Smearing the Sideslip and Other Anisotropy Problems

Rob Vestrum

Rob Vestrum
Veritas GeoServices

Monday, June 23rd, 2003 – 11:30 AM
Telus Convention Centre 8th Ave SE, Calgary

Abstract

Seismic waves exhibit fascinating, nonintuitive behaviours in the presence of anisotropy. Seismic anisotropy refers to the characteristic of materials, such as shale-dominated clastics, where the seismic velocity changes with direction of wave propagation. We explore wave-propagation phenomena and their effects on seismic imaging of complex-structure exploration targets below anisotropic strata.

Fig. 01

The sideslip effect has been well documented to cause lateral movement of the seismic wavefront and therefore creating lateral-position errors on seismic data (e.g., Dellinger, 1991; Isaac and Lawton, 1999; Vestrum et al, 1999). A previously overlooked seismic-imaging effect is the reflection-point smear that occurs when the lateral-position error changes with offset. This smear effect blurs edges of seismic events-especially if those events are below a shallow-dipping clastic overburden-which can obscure fault truncations on exploration targets.

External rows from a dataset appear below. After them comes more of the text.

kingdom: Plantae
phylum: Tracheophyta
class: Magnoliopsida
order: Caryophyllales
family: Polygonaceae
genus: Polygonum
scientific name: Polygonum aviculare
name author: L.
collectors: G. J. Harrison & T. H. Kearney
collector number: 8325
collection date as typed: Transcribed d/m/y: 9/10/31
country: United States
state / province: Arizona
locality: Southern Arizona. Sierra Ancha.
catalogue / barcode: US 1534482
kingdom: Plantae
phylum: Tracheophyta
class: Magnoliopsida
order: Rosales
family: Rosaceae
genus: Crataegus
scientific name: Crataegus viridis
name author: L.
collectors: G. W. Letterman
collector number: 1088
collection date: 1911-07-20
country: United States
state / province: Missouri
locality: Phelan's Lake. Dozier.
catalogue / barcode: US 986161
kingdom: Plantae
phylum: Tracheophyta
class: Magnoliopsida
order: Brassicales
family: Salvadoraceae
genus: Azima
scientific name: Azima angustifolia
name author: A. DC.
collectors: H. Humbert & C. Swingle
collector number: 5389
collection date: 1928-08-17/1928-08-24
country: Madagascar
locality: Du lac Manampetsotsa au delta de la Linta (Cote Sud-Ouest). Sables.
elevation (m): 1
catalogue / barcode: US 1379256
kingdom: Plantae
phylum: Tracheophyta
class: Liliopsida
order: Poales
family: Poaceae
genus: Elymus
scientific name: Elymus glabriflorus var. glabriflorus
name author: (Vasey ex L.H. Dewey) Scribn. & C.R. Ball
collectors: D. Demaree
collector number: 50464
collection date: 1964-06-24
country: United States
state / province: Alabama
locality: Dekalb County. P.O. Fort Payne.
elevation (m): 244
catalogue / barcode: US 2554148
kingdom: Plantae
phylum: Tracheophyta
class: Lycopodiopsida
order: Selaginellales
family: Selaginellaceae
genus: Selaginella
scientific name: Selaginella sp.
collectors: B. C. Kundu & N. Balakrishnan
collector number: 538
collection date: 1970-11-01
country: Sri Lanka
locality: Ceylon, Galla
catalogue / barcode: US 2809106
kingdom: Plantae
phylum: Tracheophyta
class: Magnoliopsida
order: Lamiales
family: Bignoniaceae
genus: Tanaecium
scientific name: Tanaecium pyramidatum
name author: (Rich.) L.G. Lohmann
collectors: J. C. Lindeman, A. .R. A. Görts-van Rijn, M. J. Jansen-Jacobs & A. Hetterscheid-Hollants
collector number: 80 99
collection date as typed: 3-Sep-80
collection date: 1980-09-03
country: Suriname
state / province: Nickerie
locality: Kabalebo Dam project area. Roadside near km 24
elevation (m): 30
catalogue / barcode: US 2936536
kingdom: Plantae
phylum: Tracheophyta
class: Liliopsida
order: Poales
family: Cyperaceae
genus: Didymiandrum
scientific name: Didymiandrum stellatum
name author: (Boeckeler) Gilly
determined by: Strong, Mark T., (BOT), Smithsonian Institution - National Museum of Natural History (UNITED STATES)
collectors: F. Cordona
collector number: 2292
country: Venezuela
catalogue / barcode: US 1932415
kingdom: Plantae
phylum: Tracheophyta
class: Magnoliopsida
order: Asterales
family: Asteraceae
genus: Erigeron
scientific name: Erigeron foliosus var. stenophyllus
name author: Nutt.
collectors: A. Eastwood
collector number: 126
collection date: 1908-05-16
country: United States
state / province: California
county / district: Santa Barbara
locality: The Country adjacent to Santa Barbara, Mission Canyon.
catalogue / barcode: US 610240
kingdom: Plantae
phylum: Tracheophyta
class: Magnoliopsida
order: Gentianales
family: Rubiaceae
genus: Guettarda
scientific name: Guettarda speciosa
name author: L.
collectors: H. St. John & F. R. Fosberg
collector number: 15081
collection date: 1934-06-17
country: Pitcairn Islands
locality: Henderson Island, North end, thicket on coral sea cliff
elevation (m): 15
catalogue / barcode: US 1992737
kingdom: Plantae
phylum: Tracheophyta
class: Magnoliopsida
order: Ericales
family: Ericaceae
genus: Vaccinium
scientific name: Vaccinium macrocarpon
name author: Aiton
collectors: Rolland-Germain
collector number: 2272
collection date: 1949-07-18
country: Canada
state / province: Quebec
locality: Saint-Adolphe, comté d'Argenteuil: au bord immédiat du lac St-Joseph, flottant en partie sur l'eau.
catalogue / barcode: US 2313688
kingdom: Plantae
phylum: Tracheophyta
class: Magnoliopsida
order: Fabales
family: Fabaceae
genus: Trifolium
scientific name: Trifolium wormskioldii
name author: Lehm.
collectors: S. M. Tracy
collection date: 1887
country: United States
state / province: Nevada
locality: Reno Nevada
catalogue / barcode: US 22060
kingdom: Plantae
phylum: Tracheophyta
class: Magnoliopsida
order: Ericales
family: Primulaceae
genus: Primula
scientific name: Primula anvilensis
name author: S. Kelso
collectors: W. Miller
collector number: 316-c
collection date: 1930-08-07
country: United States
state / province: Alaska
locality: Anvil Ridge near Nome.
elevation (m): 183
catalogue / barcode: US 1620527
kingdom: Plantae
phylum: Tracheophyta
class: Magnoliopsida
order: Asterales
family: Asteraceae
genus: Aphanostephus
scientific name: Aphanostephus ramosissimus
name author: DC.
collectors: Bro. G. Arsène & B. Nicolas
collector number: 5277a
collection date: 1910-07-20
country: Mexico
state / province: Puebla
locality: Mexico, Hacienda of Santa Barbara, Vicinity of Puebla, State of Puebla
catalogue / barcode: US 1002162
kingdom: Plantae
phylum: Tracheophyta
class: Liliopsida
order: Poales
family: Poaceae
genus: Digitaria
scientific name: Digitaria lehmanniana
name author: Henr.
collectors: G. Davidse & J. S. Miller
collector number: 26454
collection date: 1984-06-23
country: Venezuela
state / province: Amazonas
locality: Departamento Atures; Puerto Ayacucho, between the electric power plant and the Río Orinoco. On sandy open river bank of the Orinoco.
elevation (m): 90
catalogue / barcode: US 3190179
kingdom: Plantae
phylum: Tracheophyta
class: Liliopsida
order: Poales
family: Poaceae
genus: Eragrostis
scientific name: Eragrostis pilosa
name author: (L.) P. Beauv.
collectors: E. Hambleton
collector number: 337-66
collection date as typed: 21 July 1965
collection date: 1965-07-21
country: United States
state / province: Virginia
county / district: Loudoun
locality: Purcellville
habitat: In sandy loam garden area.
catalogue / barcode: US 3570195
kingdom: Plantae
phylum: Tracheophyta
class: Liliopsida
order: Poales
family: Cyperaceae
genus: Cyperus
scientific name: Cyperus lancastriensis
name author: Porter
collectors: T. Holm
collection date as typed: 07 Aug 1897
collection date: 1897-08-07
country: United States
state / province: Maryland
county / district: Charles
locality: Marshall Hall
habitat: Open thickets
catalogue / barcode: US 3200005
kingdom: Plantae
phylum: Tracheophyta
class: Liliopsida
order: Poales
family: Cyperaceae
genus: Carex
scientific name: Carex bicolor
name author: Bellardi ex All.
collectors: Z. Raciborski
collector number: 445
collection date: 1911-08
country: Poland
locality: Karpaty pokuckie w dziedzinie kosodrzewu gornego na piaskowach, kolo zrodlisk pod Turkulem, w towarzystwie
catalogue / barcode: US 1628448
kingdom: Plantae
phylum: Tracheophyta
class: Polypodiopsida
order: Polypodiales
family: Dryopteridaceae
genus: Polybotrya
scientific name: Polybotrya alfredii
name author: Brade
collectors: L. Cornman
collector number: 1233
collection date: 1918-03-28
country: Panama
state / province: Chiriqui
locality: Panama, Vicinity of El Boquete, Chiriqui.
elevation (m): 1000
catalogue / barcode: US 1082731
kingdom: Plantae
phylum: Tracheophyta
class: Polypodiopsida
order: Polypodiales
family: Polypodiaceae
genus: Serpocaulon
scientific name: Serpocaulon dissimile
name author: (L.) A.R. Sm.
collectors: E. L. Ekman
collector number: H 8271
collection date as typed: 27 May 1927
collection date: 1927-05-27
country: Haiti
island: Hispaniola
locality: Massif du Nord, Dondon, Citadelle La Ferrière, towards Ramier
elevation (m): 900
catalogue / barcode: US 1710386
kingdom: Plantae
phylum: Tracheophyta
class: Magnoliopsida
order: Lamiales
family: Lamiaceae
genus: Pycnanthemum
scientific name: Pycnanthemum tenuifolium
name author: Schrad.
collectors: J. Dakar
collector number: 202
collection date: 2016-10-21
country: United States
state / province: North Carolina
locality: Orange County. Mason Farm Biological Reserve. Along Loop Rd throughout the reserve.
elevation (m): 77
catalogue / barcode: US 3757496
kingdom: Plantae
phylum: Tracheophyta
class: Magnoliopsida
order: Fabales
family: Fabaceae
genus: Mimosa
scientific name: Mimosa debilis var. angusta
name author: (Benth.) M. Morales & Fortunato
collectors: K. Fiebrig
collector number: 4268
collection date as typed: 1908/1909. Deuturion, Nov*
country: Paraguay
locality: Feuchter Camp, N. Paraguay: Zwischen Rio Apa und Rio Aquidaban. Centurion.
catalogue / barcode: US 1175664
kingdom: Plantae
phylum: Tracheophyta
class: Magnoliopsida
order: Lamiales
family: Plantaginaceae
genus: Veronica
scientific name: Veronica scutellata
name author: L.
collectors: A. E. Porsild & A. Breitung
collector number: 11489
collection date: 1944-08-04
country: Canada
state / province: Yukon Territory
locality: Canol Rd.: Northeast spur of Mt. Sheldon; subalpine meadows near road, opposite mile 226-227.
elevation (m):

Even though the smear effect was not fully understood until recently (Isaac and Lawton, 2000; Vestrum, 2002), TTI anisotropic depth migration, when applied prestack, has corrected the smear for years. Forward-model data examples and a previously published dataset from Blackstone, Alberta (Grey et al, 2002), show the anisotropic smear and illustrate how anisotropic depth migration can reduce these effects on the final migrated image.

Improved understanding of anisotropic wave phenomena explains the improvements we see in imaging complex geologic structures with 3D data volumes with the application of anisotropic depth migration. More accurate position of structures and more detail in the thrusted imbricates aids the interpretation of fault-block compartmentalization of the reservoir in an area with duplexing and lateral-ramp features (see Figure 1).

Through a detailed discussion punctuated with complex-structure data examples, we will investigate a variety of cases where anisotropy problems exist, the potential solutions to these problems, and the effectiveness of these solutions in each case.

Fig. 02
Figure: Slices from the 3D ADM volume. Seismic amplitude is mapped in grayscale and the velocities are mapped in colour overlay

Biography

Robert W. Vestrum has a B.Sc. in Geophysics from the University of Alberta and an M.Sc. from the University of Calgary in 1994. His thesis on elastic anisotropy won best M.Sc. thesis in Geology and Geophysics for his graduating year.

Following three years of work in complex-structure imaging at Shell Canada, Rob went on to the University of Calgary in 1997 to begin PhD studies and to work on the problem of imaging below dipping anisotropic strata. He worked with Kelman on developing their 2D anisotropic depth migration and model-building software for four years before moving on to Veritas GeoServices to pursue 3D anisotropic depth migration.

Recognition for his work in anisotropic depth migration includes CSEG Best Paper, Honorable Mention for Best Paper in Geophysics, two awards for papers at the CSEG convention, and, most recently, the SEG's J. Clarence Karcher Award for significant contributions to science by a young Geophysicist.